The latest version of the Angus Reid Forum is, in part, the result of a two-decade-long professional friendship. Mr. Reid, who is 70 and had retired from commercial polling, announced on Monday that he had acquired a stake in a 30,000-member insights panel from the Vancouver-based market researchers Insights West. He and Steve Mossop – the latter firm’s president, who worked in the office next door to Mr. Reid for much of the late nineties – are the Forum’s co-owners. The pair plan to triple the panel’s membership, working across digital platforms such as e-mail and Facebook Messenger to deepen its millennial membership and better convey Canadian opinions.

The repatriation of the Angus Reid Forum branding, however, is the result of a multidecade web of acquisitions and divestitures. Mr. Reid’s name is, to many Canadians, nearly synonymous with public-opinion polling; the brand’s journey back into his hands shows just how widely he has touched Canada’s opinion-research industry in the past 40 years.

In 2000, Mr. Reid sold the two-decade-old Angus Reid Group for $100-million to the Paris-based research company Ipsos SA, becoming Ipsos-Reid Corp. A few years later, he invested in his son Andrew’s digital-services firm, Vision Critical Communications, and became its chief executive officer. It soon started a market-research and consulting division, and launched a consumer-insights panel called the Angus Reid Forum. The panel, Mr. Reid says, climbed to about 100,000 members. A decade later, Vision Critical sold that division to the British-based Maru Group for nearly $60-million, and it took the Angus Reid Forum with it.

(Mr. Reid cut all ties to Vision Critical in early 2017, selling his shares for $44-million and giving up two board seats to a New York private-equity firm.)

Maru Group continued to use the Angus Reid Forum branding for Canada – until late last month, when it revealed it was rebranded to Maru Voice Canada. In interviews on Monday, both Mr. Reid and Rob Berger, managing director of the Maru division that runs the panel, said Maru’s license to use Mr. Reid’s name on the panel had ended – just in time for Mr. Reid to take it back.

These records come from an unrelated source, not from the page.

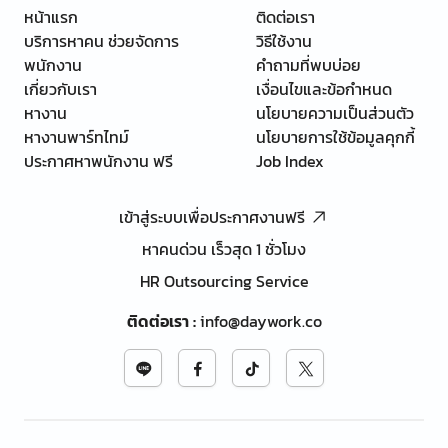
หน้าแรก
ติดต่อเรา
บริการหาคน ช่วยจัดการ
วิธีใช้งาน
พนักงาน
คำถามที่พบบ่อย
เกี่ยวกับเรา
เงื่อนไขและข้อกำหนด
หางาน
นโยบายความเป็นส่วนตัว
หางานพาร์ทไทม์
นโยบายการใช้ข้อมูลคุกกี้
ประกาศหาพนักงาน ฟรี
Job Index
เข้าสู่ระบบเพื่อประกาศงานฟรี
หาคนด่วน เร็วสุด 1 ชั่วโมง
HR Outsourcing Service
ติดต่อเรา
:
info@daywork.co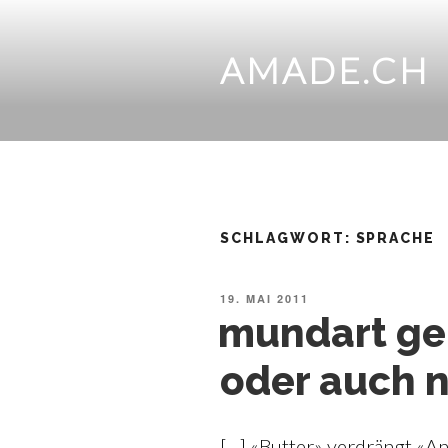
Zum
Inhalt
springen
AMADE.CH
SCHLAGWORT:
SPRACHE
VERÖFFENTLICHT
19. MAI 2011
AM
mundart geh
oder auch n
[…] «Butter» verdrängt «A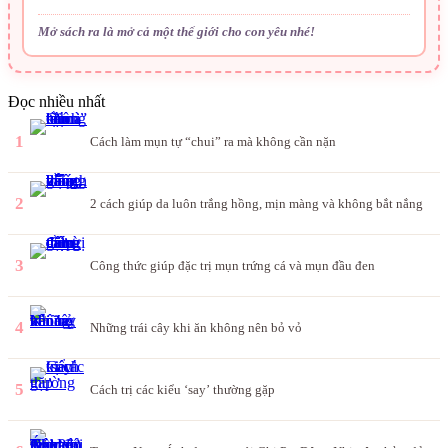
Mở sách ra là mở cả một thế giới cho con yêu nhé!
Đọc nhiều nhất
1
Cách làm mụn tự “chui” ra mà không cần nặn
2
2 cách giúp da luôn trắng hồng, mịn màng và không bắt nắng
3
Công thức giúp đặc trị mụn trứng cá và mụn đầu đen
4
Những trái cây khi ăn không nên bỏ vỏ
5
Cách trị các kiểu ‘say’ thường gặp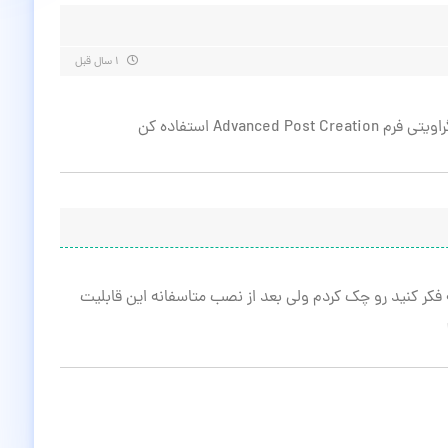
۱ سال قبل
Advan استفاده کن
فکر کنید رو چک کردم ولی بعد از نصب متاسفانه این قابلیت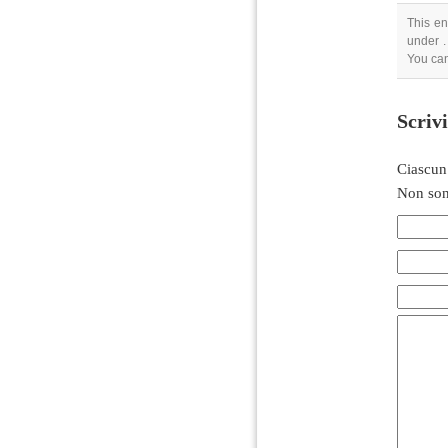
This en
under .
You can
Scriv
Ciascun
Non son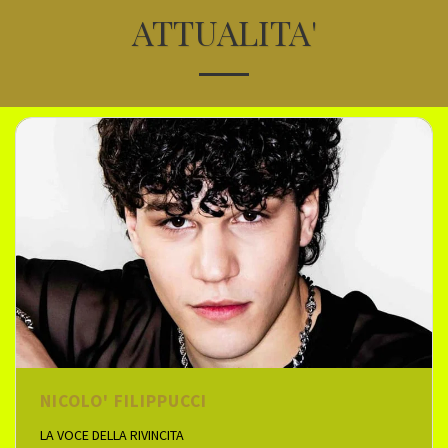
ATTUALITA'
NICOLO' FILIPPUCCI
LA VOCE DELLA RIVINCITA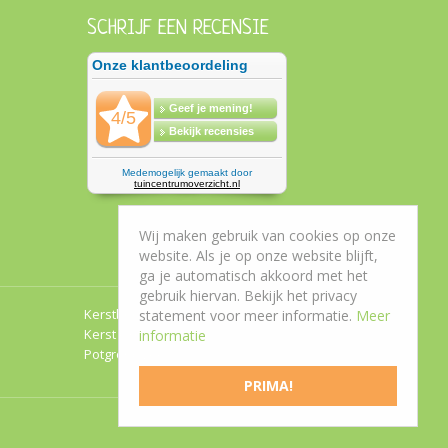
SCHRIJF EEN RECENSIE
Wij maken gebruik van cookies op onze
website. Als je op onze website blijft,
ga je automatisch akkoord met het
gebruik hiervan. Bekijk het privacy
Kerstboom Roden
statement voor meer informatie.
Meer
Kerst Groningen
informatie
Potgrond Leek
PRIMA!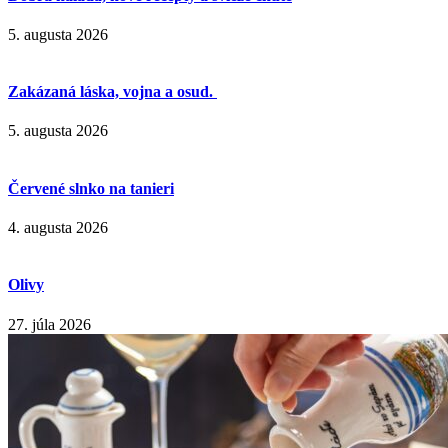
5. augusta 2026
Zakázaná láska, vojna a osud.
5. augusta 2026
Červené slnko na tanieri
4. augusta 2026
Olivy
27. júla 2026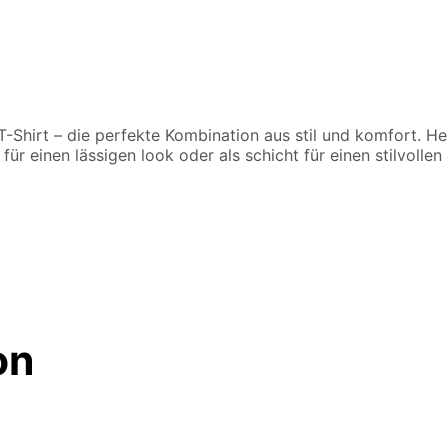
hirt – die perfekte Kombination aus stil und komfort. Her
für einen lässigen look oder als schicht für einen stilvollen
on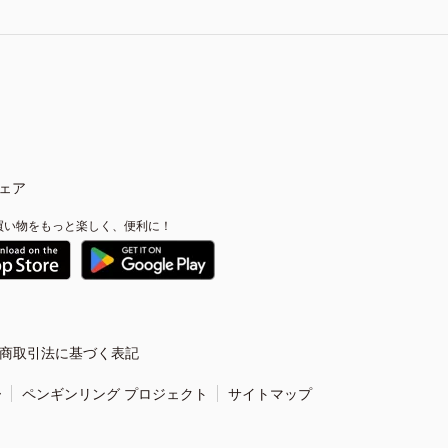
ェア
買い物をもっと楽しく、便利に！
商取引法に基づく表記
ー
ペンギンリング プロジェクト
サイトマップ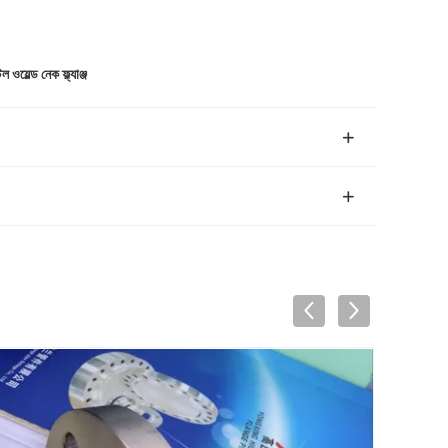
ওয়েল্ড নেক ফ্ল্যাঞ্জ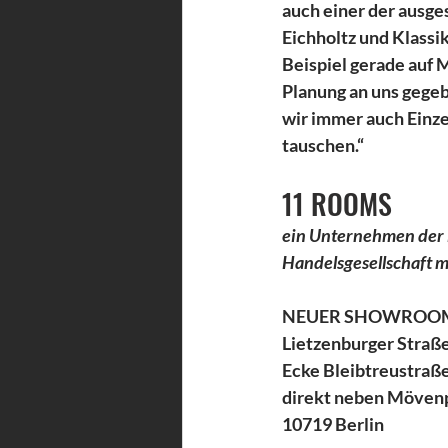
auch einer der ausg
Eichholtz und Klassik
Beispiel gerade auf 
Planung an uns gegeb
wir immer auch Einze
tauschen.“
11 ROOMS
ein Unternehmen der 
Handelsgesellschaft 
NEUER SHOWROO
Lietzenburger Straß
Ecke Bleibtreustraß
direkt neben Möven
10719 Berlin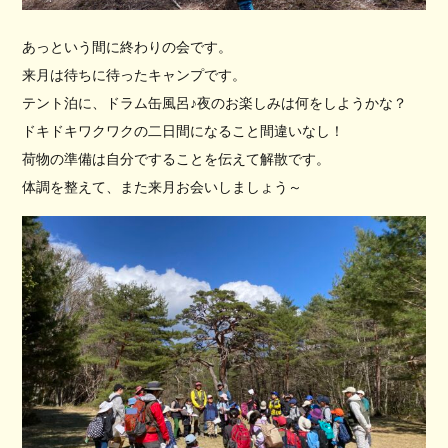
あっという間に終わりの会です。
来月は待ちに待ったキャンプです。
テント泊に、ドラム缶風呂♪夜のお楽しみは何をしようかな？
ドキドキワクワクの二日間になること間違いなし！
荷物の準備は自分ですることを伝えて解散です。
体調を整えて、また来月お会いしましょう～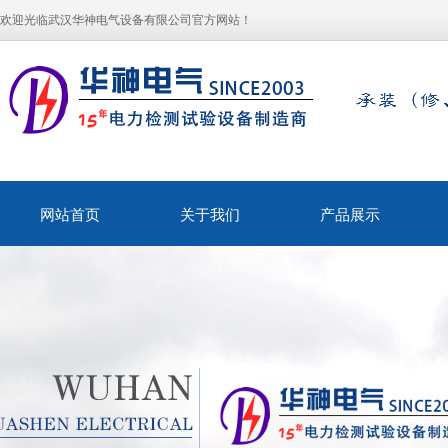
欢迎光临武汉华神电气设备有限公司官方网站！
网站首页
关于我们
产品展示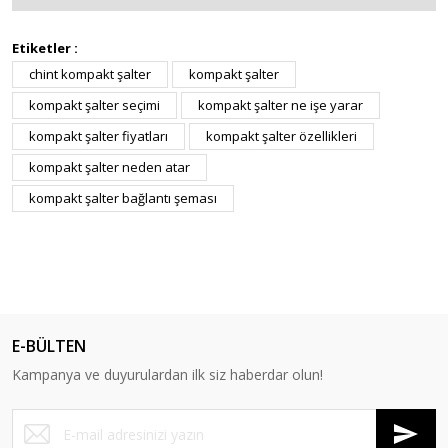
Etiketler :
chint kompakt şalter
kompakt şalter
kompakt şalter seçimi
kompakt şalter ne işe yarar
kompakt şalter fiyatları
kompakt şalter özellikleri
kompakt şalter neden atar
kompakt şalter bağlantı şeması
E-BÜLTEN
Kampanya ve duyurulardan ilk siz haberdar olun!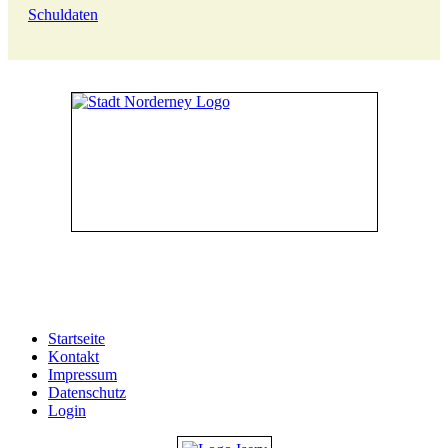
Schuldaten
53°42′26.0″ N 7°8′56.1″ O
Startseite
Kontakt
Impressum
Datenschutz
Login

“I tried retirement,” Mr. Reid told The Globe and Mail on Monday, “and failed.

“I made the decision that it made sense to use the mark myself to build, along with Steve [Mossop], a new, exciting national panel.”

The two will be co-owners, with Mr. Reid as chair and Mr. Mossop as president and chief executive. The latter will also remain president of Insights West. He said by phone that he was excited to return to work with his old mentor.

“We both wanted to build a national panel of Canadians that would give their opinion,” Mr. Mossop said. “That’s not, maybe, a unique proposition - but what we have with him is the brand. Over 50 per cent of Canadians are aware of the Angus Reid brand. That’s how we can capitalize on getting more people to join and get their opinions on everything under the sun.”

Mr. Reid also runs the Angus Reid Institute, another polling firm, although a non-profit one. Mr. Mossop said the Institute will be “one of our biggest clients,” as the the Forum studies “social, political, economic, environmental issues that strike the heart of Canadians.”